2. We can confront inappropriate behaviors, even when it is our own friends behaviors.
I can't believe there is another reason for me to include Killer Mike (seems like I find a way every week).
But, Killer Mike was also a client of the publicist who harassed Amber Coffman and, to my mind, his response was entirely appropriate:
Hip hop artist Killer Mike was one of Berru's clients who cut ties with him after Coffman's revelations, and he's spoken out about giving Berru, who he still considers a friend, "an earful" about his "f--ked up" behaviour.
He's also tweeted his support of Coffman, and spoken out about how men in the industry need to do more to fight sexism and support female artists and industry colleagues.
In other words, he fired his friend but instead of shunning him, he tried to engage in dialog about why what he did was f'd up. In addition, he showed his strong support for Amber in public.
This is NOT a problem that will get fixed by shunning a few bad actors. Literally every woman I know has been a victim of sexual violence at some point or time in her life.
Just do a basic Google search, the scope of the problem goes beyond music, it is endemic in our society.
This will likely never be a problem that will be solved. But it is a problem that we should all commit to trying to improve (daily, weekly, monthly).
The bad actions number in the billions and the bad actors are virtually all of MAN kind.
That is not to say every man commits sexual violence, but it is to say that shunning a few people hardly fixes anything.
We need to stop seeing women first, second, and sometimes only as sexual objects before we see them as people.
We need to engage in dialog about our behaviors and our cultural practices.
We need to investigate our own relationships to male privilege, to the structures of sexism we do engage in and the benefits we accrue from those structures.
And we need to have discussions about the larger culture of violence, discussions like the one Killer Mike is engaging in with anyone we know.
Women are 100% right, silence is not the answer.
3. Stop escaping from moral Australia's
Sexism and sexual violence is not a problem that will be solved by shipping a few "predators" to the penal colony.
I am not saying perpetrators should not face prison. I am saying we should not pretend shipping perpetrators to prison fixes the problem (it fixes one aspect of the problem).
When sexual violence has happened, the perpetrators should absolutely pay the price (I did). My point is not that we should not punish people for crimes.
My point is that psychologically, once we vote someone off the island we kind of pretend that the problem is solved.
Australia is us.
The problem is massive. If you read my article I linked above, it is chock full of statistics describing the massive nature of the problem.

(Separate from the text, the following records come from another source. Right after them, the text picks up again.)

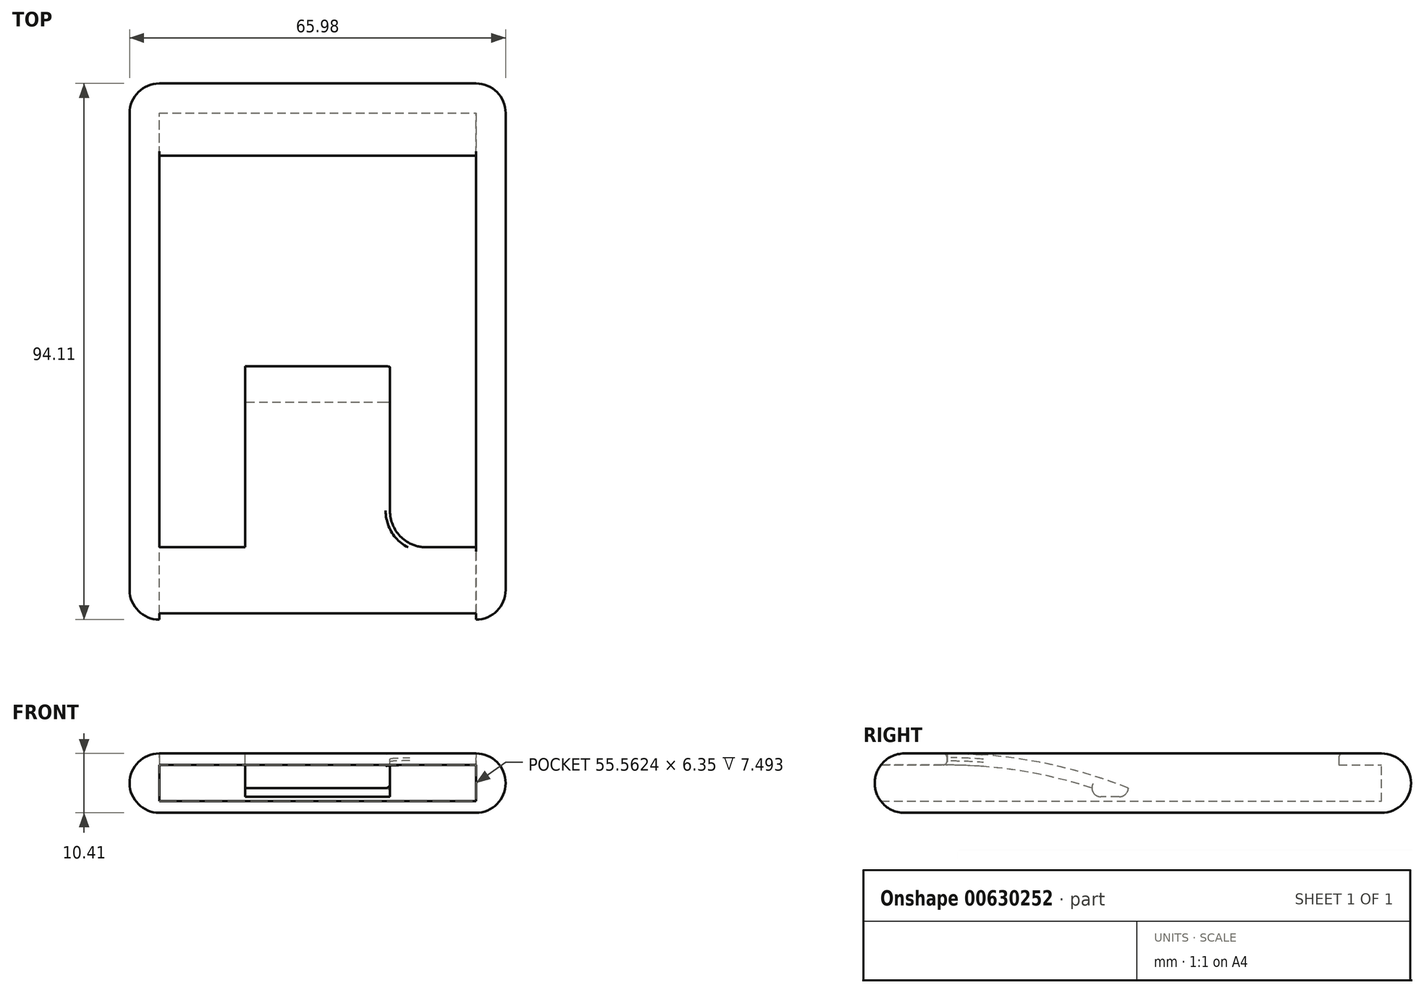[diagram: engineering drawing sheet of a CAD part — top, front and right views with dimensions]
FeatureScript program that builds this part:
annotation { "Feature Type Name" : "Feature", "Feature Type Description" : "" }
export const myFeature = defineFeature(function(context is Context, id is Id, definition is map)
    precondition{}
    {
        {
            var Q0;
            Q0=qCreatedBy(makeId("Front.planeOp"),FACE);
            var sketch = newSketch(context, id + "F0", { "sketchPlane" : qUnion([Q0])});
            skLineSegment(sketch, "E0.top", {"start": v(-27.78, 0) * mm, "end": v(27.78, 0) * mm});
            skLineSegment(sketch, "E0.left", {"start": v(-27.78, 2.03) * mm, "end": v(-27.78, 0) * mm});
            skLineSegment(sketch, "E0.right", {"start": v(27.78, 2.03) * mm, "end": v(27.78, 0) * mm});
            skLineSegment(sketch, "E1", {"start": v(0, 0) * mm, "end": v(0, 24.78) * mm, "construction": true});
            skLineSegment(sketch, "E2", {"start": v(-27.78, 2.03) * mm, "end": v(27.78, 2.03) * mm});
            skLineSegment(sketch, "E3", {"start": v(-27.78, 0) * mm, "end": v(-27.78, 10.41) * mm});
            skArc(sketch, "E4", {"start": v(-27.78, 10.41) * mm, "mid": v(-32.99, 5.2) * mm, "end": v(-27.78, 0) * mm});
            skLineSegment(sketch, "E5.MirrorCS", {"start": v(27.78, 0) * mm, "end": v(27.78, 10.41) * mm});
            skArc(sketch, "E6.MirrorCS", {"start": v(27.78, 10.41) * mm, "mid": v(32.99, 5.2) * mm, "end": v(27.78, 0) * mm});
            skSolve(sketch);
        }
        {
            var Q0;
            Q0 = qSketchRegion(id + "F0", true);
            extrude(context, id + "F1", {"entities" : qUnion([Q0]), "endBound" : BoundingType.SYMMETRIC, "depth" : 88.9 * mm, "offsetDistance" : 25.4 * mm});
        }
        {
            var Q0;
            Q0=makeQuery(id+"F1.opExtrude","CAP_FACE",FACE,{"disambiguationData":[OSD([sQuery(id+"F0.wireOp",EDGE,"E0.top"),sQuery(id+"F0.wireOp",EDGE,"E2"),sQuery(id+"F0.wireOp",EDGE,"E3"),sQuery(id+"F0.wireOp",EDGE,"E4"),sQuery(id+"F0.wireOp",EDGE,"E5.MirrorCS"),sQuery(id+"F0.wireOp",EDGE,"E6.MirrorCS")])],"isStart":true});
            var sketch = newSketch(context, id + "F2", { "sketchPlane" : qUnion([Q0])});
            skLineSegment(sketch, "E7", {"start": v(-27.78, 10.41) * mm, "end": v(27.78, 10.41) * mm});
            skSolve(sketch);
        }
        {
            var Q0;
            Q0 = qSketchRegion(id + "F2", true);
            var Q1;
            Q1=makeQuery(id+"F2.imprint","IMPRINT",FACE,{"disambiguationData":[TD([[makeQuery(id+"F2.imprint","IMPRINT",EDGE,{"derivedFrom":sQuery(id+"F2.wireOp",EDGE,"E7")}),-1.0]])]});
            var Q2;
            Q2=makeQuery(id+"F2.imprint","IMPRINT",FACE,{"disambiguationData":[TD([[makeQuery(id+"F2.imprint","IMPRINT",EDGE,{"derivedFrom":makeQuery(id+"F1.opExtrude","CAP_EDGE",EDGE,{"disambiguationData":[OSD([sQuery(id+"F0.wireOp",EDGE,"E0.top")])],"isStart":true})}),-1.0]])]});
            extrude(context, id + "F3", {"entities" : qUnion([Q0, Q1, Q2]), "operationType" : NewBodyOperationType.ADD, "depth" : 5.2 * mm, "offsetDistance" : 25.4 * mm});
        }
        {
            var Q0;
            Q0=makeQuery(id+"F1.opExtrude","SWEPT_FACE",FACE,{"disambiguationData":[OSD([sQuery(id+"F0.wireOp",EDGE,"E3")])]});
            var sketch = newSketch(context, id + "F4", { "sketchPlane" : qUnion([Q0])});
            skLineSegment(sketch, "E8.bottom", {"start": v(-44.45, 10.41) * mm, "end": v(-31.75, 10.41) * mm});
            skLineSegment(sketch, "E8.top", {"start": v(-44.45, 8.38) * mm, "end": v(-31.75, 8.38) * mm});
            skLineSegment(sketch, "E8.left", {"start": v(-44.45, 10.41) * mm, "end": v(-44.45, 8.38) * mm});
            skLineSegment(sketch, "E8.right", {"start": v(-31.75, 10.41) * mm, "end": v(-31.75, 8.38) * mm});
            skLineSegment(sketch, "E9.0", {"start": v(44.45, 2.03) * mm, "end": v(44.45, 10.41) * mm});
            skLineSegment(sketch, "E10", {"start": v(36.96, 10.41) * mm, "end": v(36.96, 8.38) * mm});
            skLineSegment(sketch, "E11.trimOffspring", {"start": v(36.96, 10.41) * mm, "end": v(44.45, 10.41) * mm});
            skLineSegment(sketch, "E12.trimOffspring", {"start": v(36.96, 8.38) * mm, "end": v(44.45, 8.38) * mm});
            skSolve(sketch);
        }
        {
            var Q0;
            Q0=makeQuery(id+"F4.imprint","IMPRINT",FACE,{"disambiguationData":[TD([[makeQuery(id+"F4.imprint","IMPRINT",EDGE,{"derivedFrom":sQuery(id+"F4.wireOp",EDGE,"E8.bottom")}),-1.0]])]});
            var Q1;
            Q1=makeQuery(id+"F4.imprint","IMPRINT",FACE,{"disambiguationData":[TD([[makeQuery(id+"F4.imprint","IMPRINT",EDGE,{"derivedFrom":sQuery(id+"F4.wireOp",EDGE,"E10")}),1.0]])]});
            extrude(context, id + "F5", {"entities" : qUnion([Q0, Q1]), "operationType" : NewBodyOperationType.ADD, "endBound" : BoundingType.UP_TO_NEXT, "depth" : 25.4 * mm, "offsetDistance" : 25.4 * mm});
        }
        {
            var Q0;
            Q0=makeQuery(id+"F3.opExtrude","CAP_EDGE",EDGE,{"disambiguationData":[OSD([sQuery(id+"F2.wireOp",EDGE,"E7")])],"isStart":false});
            var Q1;
            Q1=makeQuery(id+"F1.opExtrude","CAP_EDGE",EDGE,{"disambiguationData":[OSD([sQuery(id+"F0.wireOp",EDGE,"E4")])],"isStart":false});
            fillet(context, id + "F6", {"entities" : qUnion([Q0, Q1]), "radius" : 5.2 * mm, "tangentPropagation" : true, "allowEdgeOverflow" : false});
        }
        {
            var Q0;
            Q0=qCreatedBy(makeId("Right.planeOp"),FACE);
            var sketch = newSketch(context, id + "F7", { "sketchPlane" : qUnion([Q0])});
            skLineSegment(sketch, "E13.0", {"start": v(-31.75, 8.38) * mm, "end": v(-43.37, 8.38) * mm});
            skLineSegment(sketch, "E13.1", {"start": v(-31.75, 8.38) * mm, "end": v(-31.75, 10.41) * mm});
            skArc(sketch, "E14", {"start": v(0, 4.35) * mm, "mid": v(-15.59, 8.88) * mm, "end": v(-31.75, 10.41) * mm});
            skLineSegment(sketch, "E15", {"start": v(-1.52, 2.83) * mm, "end": v(-4.83, 2.83) * mm});
            skLineSegment(sketch, "E16", {"start": v(0, 4.35) * mm, "end": v(0, 4.35) * mm});
            skLineSegment(sketch, "E17", {"start": v(0, 4.35) * mm, "end": v(-6.35, 4.35) * mm, "construction": true});
            skLineSegment(sketch, "E18", {"start": v(-6.35, 4.35) * mm, "end": v(-6.35, 4.35) * mm});
            skArc(sketch, "E19", {"start": v(-6.35, 4.35) * mm, "mid": v(-18.9, 7.37) * mm, "end": v(-31.75, 8.38) * mm});
            skPoint(sketch, "E20.visualSharp", {"position": v(-6.35, 2.83) * mm});
            skArc(sketch, "E20.filletArc", {"start": v(-6.35, 4.35) * mm, "mid": v(-5.9, 3.27) * mm, "end": v(-4.83, 2.83) * mm});
            skPoint(sketch, "E21.visualSharp", {"position": v(0, 2.83) * mm});
            skArc(sketch, "E21.filletArc", {"start": v(-1.52, 2.83) * mm, "mid": v(-0.45, 3.27) * mm, "end": v(0, 4.35) * mm});
            skSolve(sketch);
        }
        {
            var Q0;
            Q0 = qSketchRegion(id + "F7", true);
            extrude(context, id + "F8", {"entities" : qUnion([Q0]), "operationType" : NewBodyOperationType.ADD, "endBound" : BoundingType.SYMMETRIC, "depth" : 25.4 * mm, "offsetDistance" : 25.4 * mm});
        }
        {
            var Q0;
            Q0=makeQuery(id+"F8.opExtrude","CAP_EDGE",EDGE,{"disambiguationData":[OSD([sQuery(id+"F7.wireOp",EDGE,"E13.1")])],"isStart":true});
            var Q1;
            Q1=makeQuery(id+"F5.opExtrude","CAP_EDGE",EDGE,{"disambiguationData":[OSD([sQuery(id+"F4.wireOp",EDGE,"E8.right")])],"isStart":true});
            var Q2;
            Q2=makeQuery(id+"F8.opExtrude","CAP_EDGE",EDGE,{"disambiguationData":[OSD([sQuery(id+"F7.wireOp",EDGE,"E13.1")])],"isStart":false});
            var Q3;
            Q3=makeQuery(id+"F5.opExtrude","CAP_EDGE",EDGE,{"disambiguationData":[OSD([sQuery(id+"F4.wireOp",EDGE,"E8.right")])],"isStart":false});
            var Q4;
            Q4=makeQuery(id+"F5.opExtrude","CAP_EDGE",EDGE,{"disambiguationData":[OSD([sQuery(id+"F4.wireOp",EDGE,"E10")])],"isStart":false});
            var Q5;
            Q5=makeQuery(id+"F5.opExtrude","CAP_EDGE",EDGE,{"disambiguationData":[OSD([sQuery(id+"F4.wireOp",EDGE,"E10")])],"isStart":true});
            fillet(context, id + "F9", {"entities" : qUnion([Q0, Q1, Q2, Q3, Q4, Q5]), "radius" : 6.35 * mm, "tangentPropagation" : true, "allowEdgeOverflow" : false});
        }
        {
            var Q0;
            Q0=makeQuery(id+"F9.opFillet","BLEND_EDGE",EDGE,{"blendedFrom":[makeQuery(id+"F8.opExtrude","CAP_EDGE",EDGE,{"disambiguationData":[OSD([sQuery(id+"F7.wireOp",EDGE,"E13.1")])],"isStart":false}),makeQuery(id+"F8.opExtrude","SWEPT_FACE",FACE,{"disambiguationData":[OSD([sQuery(id+"F7.wireOp",EDGE,"E14")])]})],"blendedInto":[makeQuery(id+"F8.opExtrude","SWEPT_FACE",FACE,{"disambiguationData":[OSD([sQuery(id+"F7.wireOp",EDGE,"E14")])]})]});
            var Q1;
            Q1=makeQuery(id+"F9.opFillet","BLEND_EDGE",EDGE,{"blendedFrom":[makeQuery(id+"F8.opExtrude","CAP_EDGE",EDGE,{"disambiguationData":[OSD([sQuery(id+"F7.wireOp",EDGE,"E13.1")])],"isStart":false}),makeQuery(id+"F8.opExtrude","SWEPT_FACE",FACE,{"disambiguationData":[OSD([sQuery(id+"F7.wireOp",EDGE,"E19")])]})],"blendedInto":[makeQuery(id+"F8.opExtrude","SWEPT_FACE",FACE,{"disambiguationData":[OSD([sQuery(id+"F7.wireOp",EDGE,"E19")])]})]});
            var Q2;
            Q2=makeQuery(id+"F9.opFillet","BLEND_EDGE",EDGE,{"blendedFrom":[makeQuery(id+"F8.opExtrude","CAP_EDGE",EDGE,{"disambiguationData":[OSD([sQuery(id+"F7.wireOp",EDGE,"E13.1")])],"isStart":true}),makeQuery(id+"F8.opExtrude","SWEPT_FACE",FACE,{"disambiguationData":[OSD([sQuery(id+"F7.wireOp",EDGE,"E14")])]})],"blendedInto":[makeQuery(id+"F8.opExtrude","SWEPT_FACE",FACE,{"disambiguationData":[OSD([sQuery(id+"F7.wireOp",EDGE,"E14")])]})]});
            var Q3;
            Q3=makeQuery(id+"F9.opFillet","BLEND_EDGE",EDGE,{"blendedFrom":[makeQuery(id+"F8.opExtrude","CAP_EDGE",EDGE,{"disambiguationData":[OSD([sQuery(id+"F7.wireOp",EDGE,"E13.1")])],"isStart":true}),makeQuery(id+"F8.opExtrude","SWEPT_FACE",FACE,{"disambiguationData":[OSD([sQuery(id+"F7.wireOp",EDGE,"E19")])]})],"blendedInto":[makeQuery(id+"F8.opExtrude","SWEPT_FACE",FACE,{"disambiguationData":[OSD([sQuery(id+"F7.wireOp",EDGE,"E19")])]})]});
            var Q4;
            Q4=makeQuery(id+"F5.opExtrude","SWEPT_EDGE",EDGE,{"disambiguationData":[OSD([sQuery(id+"F0.wireOp",EDGE,"E3"),sQuery(id+"F0.wireOp",EDGE,"E4"),sQuery(id+"F4.wireOp",EDGE,"E10"),sQuery(id+"F4.wireOp",EDGE,"E11.trimOffspring")])]});
            fillet(context, id + "F10", {"entities" : qUnion([Q0, Q1, Q2, Q3, Q4]), "radius" : 0.76 * mm, "tangentPropagation" : true, "allowEdgeOverflow" : false});
        }
    });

Again, we want so badly to find easy fixes and to reduce the dissonance surrounding our lives that we will almost always ignore problems once we have found a perpetrator who has been brought to justice.

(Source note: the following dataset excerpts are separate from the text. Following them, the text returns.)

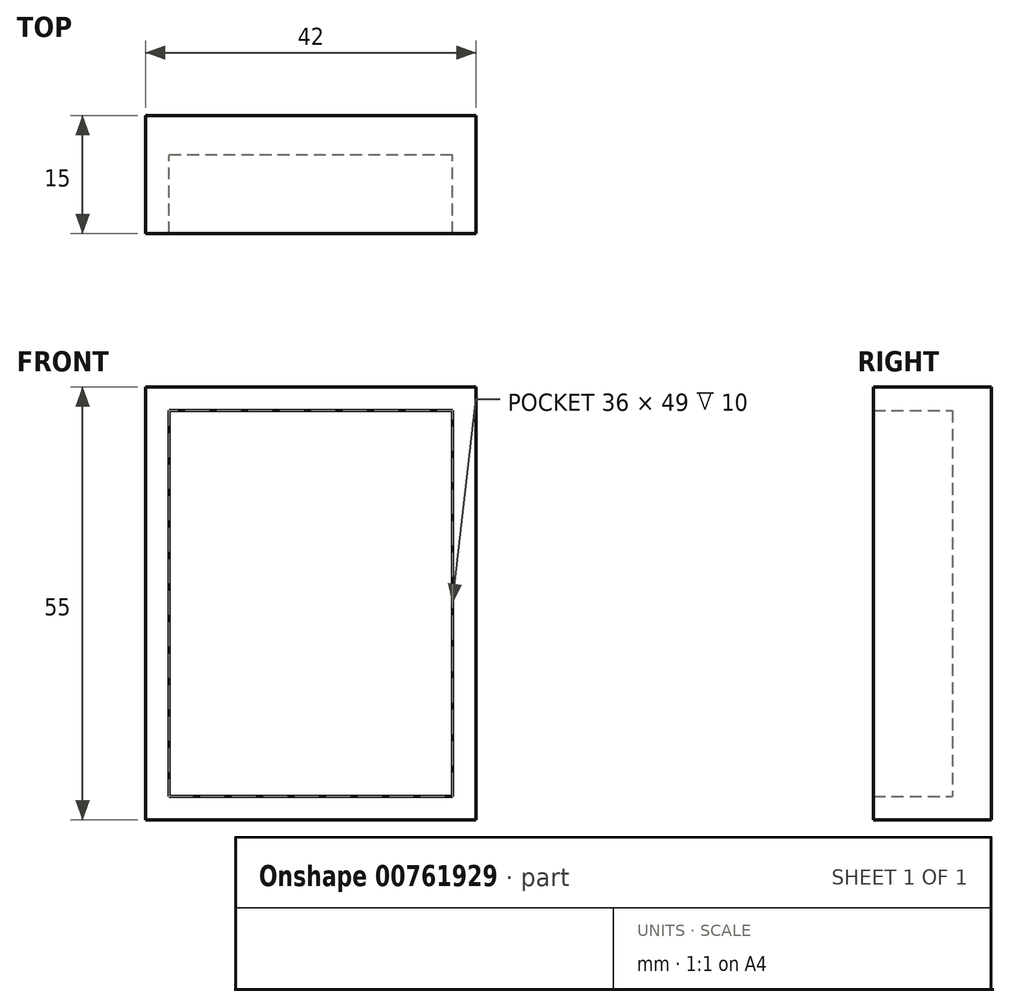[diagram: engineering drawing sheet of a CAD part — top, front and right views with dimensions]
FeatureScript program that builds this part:
annotation { "Feature Type Name" : "Feature", "Feature Type Description" : "" }
export const myFeature = defineFeature(function(context is Context, id is Id, definition is map)
    precondition{}
    {
        {
            var Q0;
            Q0=qCreatedBy(makeId("Front.planeOp"),FACE);
            var sketch = newSketch(context, id + "F0", { "sketchPlane" : qUnion([Q0])});
            skLineSegment(sketch, "E0.bottom", {"start": v(18, 24.5) * mm, "end": v(-18, 24.5) * mm});
            skLineSegment(sketch, "E0.top", {"start": v(18, -24.5) * mm, "end": v(-18, -24.5) * mm});
            skLineSegment(sketch, "E0.left", {"start": v(18, 24.5) * mm, "end": v(18, -24.5) * mm});
            skLineSegment(sketch, "E0.right", {"start": v(-18, 24.5) * mm, "end": v(-18, -24.5) * mm});
            skPoint(sketch, "E0.middle", {"position": v(0, 0) * mm});
            skLineSegment(sketch, "E1.0", {"start": v(21, 27.5) * mm, "end": v(-21, 27.5) * mm});
            skLineSegment(sketch, "E2.0", {"start": v(-21, 27.5) * mm, "end": v(-21, -27.5) * mm});
            skLineSegment(sketch, "E3.0", {"start": v(21, -27.5) * mm, "end": v(-21, -27.5) * mm});
            skLineSegment(sketch, "E4.0", {"start": v(21, 27.5) * mm, "end": v(21, -27.5) * mm});
            skSolve(sketch);
        }
        {
            var Q0;
            Q0=makeQuery(id+"F0.imprint","IMPRINT",FACE,{"disambiguationData":[TD([[makeQuery(id+"F0.imprint","IMPRINT",EDGE,{"derivedFrom":sQuery(id+"F0.wireOp",EDGE,"E0.bottom")}),-1.0]])]});
            var Q1;
            Q1=makeQuery(id+"F0.imprint","IMPRINT",FACE,{"disambiguationData":[TD([[makeQuery(id+"F0.imprint","IMPRINT",EDGE,{"derivedFrom":sQuery(id+"F0.wireOp",EDGE,"E0.bottom")}),1.0]])]});
            extrude(context, id + "F1", {"entities" : qUnion([Q0, Q1]), "oppositeDirection" : true, "depth" : 5 * mm, "offsetDistance" : 25 * mm});
        }
        {
            var Q0;
            Q0=makeQuery(id+"F0.imprint","IMPRINT",FACE,{"disambiguationData":[TD([[makeQuery(id+"F0.imprint","IMPRINT",EDGE,{"derivedFrom":sQuery(id+"F0.wireOp",EDGE,"E0.bottom")}),-1.0]])]});
            extrude(context, id + "F2", {"entities" : qUnion([Q0]), "operationType" : NewBodyOperationType.ADD, "depth" : 10 * mm, "offsetDistance" : 25 * mm});
        }
    });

Sexism is a massive structural problem, the way we learn and perform maleness generates new abuse and abusers every day.
We have to investigate not only the individuals perpetrating violence but also interrogate the structures that make it so easy for millions of such crimes to happen every year.
Start within our music communities, what can we look at.
Even simple things like what Maggie Vail shared during the discussion about Amber Coffman:
my least favorite thing when I toured was "can I have a hug" from a strange man. and it happened constantly. men, don't do that.
— Maggie Vail (@magicbeans) January 23, 2016
I myself try to listen and learn.
I used to think I knew everything and that my vision of myself and others was objective.
I am sure I screwed this up in some substantial ways.
I am really hopeful that at least some people who read this will join me in trying to think about how we engage in this system and in these kind of practices.
Also, we have to stop creating moral distance between ourselves and the sexism and sexist behaviors all around us just because someone like this publicist is dealt with.
It is a criminal problem, but it is more than a criminal problem. We need to have a "both and" strategy that involves us reflecting on our own place in the system of "Manism Gone Wild."